Newark students head back to class amid boycott, protests

Toni Yates Image
Friday, September 5, 2014
Frustrations on first day back to school in Newark
Toni Yates is live in Newark

NEWARK (WABC) -- It is the first day of school for millions of students across the region, and many of them are experiencing changes this year.

And the changes in New Jersey's largest city are leading to anger, even as the Newark schools superintendent urges parents not to take place in a proposed boycott Thursday.

The controversy is over the overhaul plan called One Newark, which gets its official debut as 43,000 students return to class. And hundreds of parents lined up to protest the system Thursday morning, upset over the plan, which comes with sweeping changes. And number one is enrollment.

The city is changing to an open enrollment system, where kids are no longer go to the facility in their neighborhood. That means big changes in transportation, as well.

It is all part of an effort to turn around the struggling school system after 20 years under state control. The plan was met with strong resistance from parents.

Last month, the district's enrollment office ran into massive problems with understaffing.

Anger has gotten so intense that some parents boycotted the start of the school year by not allowing their children to head back to class.

City leaders discouraged that, and it is unclear how many participated and for how long they plan to. What is clear is that parental anger and frustration is running high.

"The whole summer, you get a letter now, oh, we are not opening back, you have to find enrollment for your child," one parent said. "I thin that's is crazy."

"They changed my son's school," another said. "He doesn't have to go to the current school. And it's one and a half miles from home. And I have no transportation, and they don't do nothing."

Superintendent Cami Anderson, who was appointed by the state to run Newark's schools, is defending the changes she is trying to implement and discouraging families from participating in the boycott.

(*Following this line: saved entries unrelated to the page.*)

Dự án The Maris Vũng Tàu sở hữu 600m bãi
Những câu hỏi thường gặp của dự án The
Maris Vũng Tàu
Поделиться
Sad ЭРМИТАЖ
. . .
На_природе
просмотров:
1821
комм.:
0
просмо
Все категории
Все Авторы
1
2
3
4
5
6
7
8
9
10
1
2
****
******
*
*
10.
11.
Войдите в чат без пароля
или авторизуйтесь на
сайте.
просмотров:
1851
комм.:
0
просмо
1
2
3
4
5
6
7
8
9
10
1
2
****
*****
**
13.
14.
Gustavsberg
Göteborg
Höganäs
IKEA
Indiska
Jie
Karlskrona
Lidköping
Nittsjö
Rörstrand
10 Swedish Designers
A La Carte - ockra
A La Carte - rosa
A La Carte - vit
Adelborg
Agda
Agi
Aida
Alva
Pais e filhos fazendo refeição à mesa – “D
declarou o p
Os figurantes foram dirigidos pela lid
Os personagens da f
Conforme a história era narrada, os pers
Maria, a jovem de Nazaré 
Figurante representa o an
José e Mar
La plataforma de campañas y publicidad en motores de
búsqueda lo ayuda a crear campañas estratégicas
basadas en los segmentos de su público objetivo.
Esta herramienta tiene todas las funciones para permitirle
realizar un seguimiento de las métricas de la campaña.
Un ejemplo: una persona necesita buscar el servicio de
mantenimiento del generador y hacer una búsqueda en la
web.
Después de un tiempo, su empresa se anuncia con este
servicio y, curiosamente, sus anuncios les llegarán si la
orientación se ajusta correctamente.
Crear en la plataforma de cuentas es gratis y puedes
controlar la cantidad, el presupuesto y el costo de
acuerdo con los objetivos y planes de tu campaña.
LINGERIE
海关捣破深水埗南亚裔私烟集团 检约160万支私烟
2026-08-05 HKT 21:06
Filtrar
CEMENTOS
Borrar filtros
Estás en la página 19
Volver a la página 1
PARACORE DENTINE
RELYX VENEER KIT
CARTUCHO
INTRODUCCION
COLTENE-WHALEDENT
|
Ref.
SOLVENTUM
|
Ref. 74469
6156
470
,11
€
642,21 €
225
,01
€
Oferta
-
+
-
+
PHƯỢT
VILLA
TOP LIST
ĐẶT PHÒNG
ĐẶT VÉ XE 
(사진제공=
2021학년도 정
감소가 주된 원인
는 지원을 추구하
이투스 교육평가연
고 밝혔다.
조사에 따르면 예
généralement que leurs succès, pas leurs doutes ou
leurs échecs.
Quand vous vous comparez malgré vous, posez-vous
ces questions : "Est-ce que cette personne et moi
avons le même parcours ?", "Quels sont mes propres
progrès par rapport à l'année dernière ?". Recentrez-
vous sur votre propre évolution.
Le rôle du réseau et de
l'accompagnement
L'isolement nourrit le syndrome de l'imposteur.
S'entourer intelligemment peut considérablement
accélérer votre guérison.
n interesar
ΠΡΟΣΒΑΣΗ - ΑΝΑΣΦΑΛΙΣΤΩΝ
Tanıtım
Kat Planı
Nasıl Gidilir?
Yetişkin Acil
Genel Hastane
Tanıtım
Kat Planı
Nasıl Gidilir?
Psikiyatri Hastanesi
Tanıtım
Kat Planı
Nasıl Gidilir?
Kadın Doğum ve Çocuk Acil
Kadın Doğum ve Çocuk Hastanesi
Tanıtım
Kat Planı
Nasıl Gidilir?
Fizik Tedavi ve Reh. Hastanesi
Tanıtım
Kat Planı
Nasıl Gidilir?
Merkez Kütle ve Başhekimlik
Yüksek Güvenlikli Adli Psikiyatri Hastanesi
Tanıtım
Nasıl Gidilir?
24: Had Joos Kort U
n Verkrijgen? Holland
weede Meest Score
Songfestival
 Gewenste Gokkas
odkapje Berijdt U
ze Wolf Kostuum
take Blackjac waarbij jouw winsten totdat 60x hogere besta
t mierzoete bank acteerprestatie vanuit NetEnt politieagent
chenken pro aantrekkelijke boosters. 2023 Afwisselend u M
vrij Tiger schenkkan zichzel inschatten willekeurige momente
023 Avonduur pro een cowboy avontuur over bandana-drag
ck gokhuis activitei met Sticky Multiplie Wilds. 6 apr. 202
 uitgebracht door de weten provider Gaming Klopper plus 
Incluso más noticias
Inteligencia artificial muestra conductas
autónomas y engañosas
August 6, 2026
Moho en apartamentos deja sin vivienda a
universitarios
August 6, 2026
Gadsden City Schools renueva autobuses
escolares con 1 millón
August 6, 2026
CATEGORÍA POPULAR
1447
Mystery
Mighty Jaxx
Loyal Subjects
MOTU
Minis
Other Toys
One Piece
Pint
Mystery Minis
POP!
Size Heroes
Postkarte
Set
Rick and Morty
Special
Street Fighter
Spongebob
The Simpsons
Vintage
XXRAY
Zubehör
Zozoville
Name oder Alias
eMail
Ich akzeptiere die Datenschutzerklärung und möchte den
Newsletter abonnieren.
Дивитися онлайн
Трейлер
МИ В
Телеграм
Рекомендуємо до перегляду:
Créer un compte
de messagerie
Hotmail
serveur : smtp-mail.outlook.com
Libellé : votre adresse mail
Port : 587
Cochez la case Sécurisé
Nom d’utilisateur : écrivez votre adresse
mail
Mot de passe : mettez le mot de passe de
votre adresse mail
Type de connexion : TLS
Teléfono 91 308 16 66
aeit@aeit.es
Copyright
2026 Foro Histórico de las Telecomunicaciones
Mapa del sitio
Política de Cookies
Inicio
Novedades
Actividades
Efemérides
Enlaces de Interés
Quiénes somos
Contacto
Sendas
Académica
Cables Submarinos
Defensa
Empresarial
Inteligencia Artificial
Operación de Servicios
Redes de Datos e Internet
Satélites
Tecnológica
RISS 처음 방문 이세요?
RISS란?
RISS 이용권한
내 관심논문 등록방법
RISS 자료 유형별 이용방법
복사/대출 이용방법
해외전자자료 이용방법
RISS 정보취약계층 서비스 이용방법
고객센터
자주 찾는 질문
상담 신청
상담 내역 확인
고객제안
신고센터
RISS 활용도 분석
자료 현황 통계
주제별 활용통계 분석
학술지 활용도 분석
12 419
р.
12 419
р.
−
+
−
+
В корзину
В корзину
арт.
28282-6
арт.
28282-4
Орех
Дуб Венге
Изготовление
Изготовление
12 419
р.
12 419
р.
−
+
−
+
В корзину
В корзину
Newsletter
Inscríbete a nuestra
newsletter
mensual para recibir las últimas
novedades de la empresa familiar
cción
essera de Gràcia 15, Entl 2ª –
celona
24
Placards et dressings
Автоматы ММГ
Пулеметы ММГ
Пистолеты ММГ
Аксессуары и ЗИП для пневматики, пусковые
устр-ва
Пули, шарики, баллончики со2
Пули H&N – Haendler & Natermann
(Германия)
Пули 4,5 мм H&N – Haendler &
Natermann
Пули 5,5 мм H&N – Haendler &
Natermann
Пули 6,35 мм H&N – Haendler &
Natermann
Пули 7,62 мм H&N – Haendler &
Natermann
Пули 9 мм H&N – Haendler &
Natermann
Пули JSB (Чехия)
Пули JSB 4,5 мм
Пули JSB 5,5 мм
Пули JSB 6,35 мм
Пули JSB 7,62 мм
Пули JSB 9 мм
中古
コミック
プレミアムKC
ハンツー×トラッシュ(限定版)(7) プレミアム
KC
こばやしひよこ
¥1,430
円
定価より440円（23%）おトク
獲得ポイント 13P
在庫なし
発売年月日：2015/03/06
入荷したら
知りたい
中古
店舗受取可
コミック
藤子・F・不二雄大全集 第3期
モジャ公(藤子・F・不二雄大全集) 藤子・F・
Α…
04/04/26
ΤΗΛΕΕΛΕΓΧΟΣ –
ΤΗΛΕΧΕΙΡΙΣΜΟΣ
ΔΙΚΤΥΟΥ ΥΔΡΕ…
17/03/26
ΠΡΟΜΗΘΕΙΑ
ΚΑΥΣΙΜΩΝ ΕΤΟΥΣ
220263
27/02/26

She told The Associated Press in an interview that missing class hurts students, and that she will find other ways to hear concerns from parents over changes in the way students are enrolled and other educational issues.

"This is not a time to let politics get in the way of kids getting to school and getting to work," she said.

Her plan relies heavily on taxpayer-funded charter schools as part of achieving the goal of having all the city's schools be considered excellent. She said that only 20 of the 100 publicly funded schools now qualify as even good. But she also said the district has made progress, pointing to rising high school graduation rates and high school test passage rates, as well as an increase in enrollment this year.

Newark's schools have become a flashpoint in a national debate over how to restore urban schools.

Some critics of charter schools see them as syphoning off needed money and the best students from traditional schools, sometimes for the benefit of for-profit management firms.

In Newark, the fate of education has received attention.

In 2010, Facebook founder Mark Zuckerberg pledged $100 million to help public education in the city, a gift arranged by then-Mayor Cory Booker and Gov. Chris Christie and announced on Oprah Winfrey's talk show. Some of the efforts from his grant have a role in the One Newark plan.

In this year's mayoral election, both candidates called for a return to local control for the schools. The winner, Ras Baraka, who took office in July, is a former high school principal who has been critical of the One Newark plan.

And in July, the U.S. Department of Education's Office of Civil Rights began investigating whether the One Newark plan discriminates against black students. The probe came in response to a complaint filed in May against the plan, saying that black students make up just half of the district's pupils but nearly nine-tenths of those who will switch schools under the new plan.

The dispute grew last week, when the district opened a one-stop enrollment office. More parents showed up than expected and hundreds were turned away in the first day. A state senator held a hearing Tuesday during which parents railed against the changes.

Acting state Education Commissioner David Hespe said Wednesday that the problems were addressed quickly and some parents might be confusing the issues that normally come with the start of the school year with One Newark-specific problems.

Hespe said Anderson's plans still have the support of the Republican governor's administration.

"What the superintendent is doing is absolutely necessary and crucial," he told The Associated Press.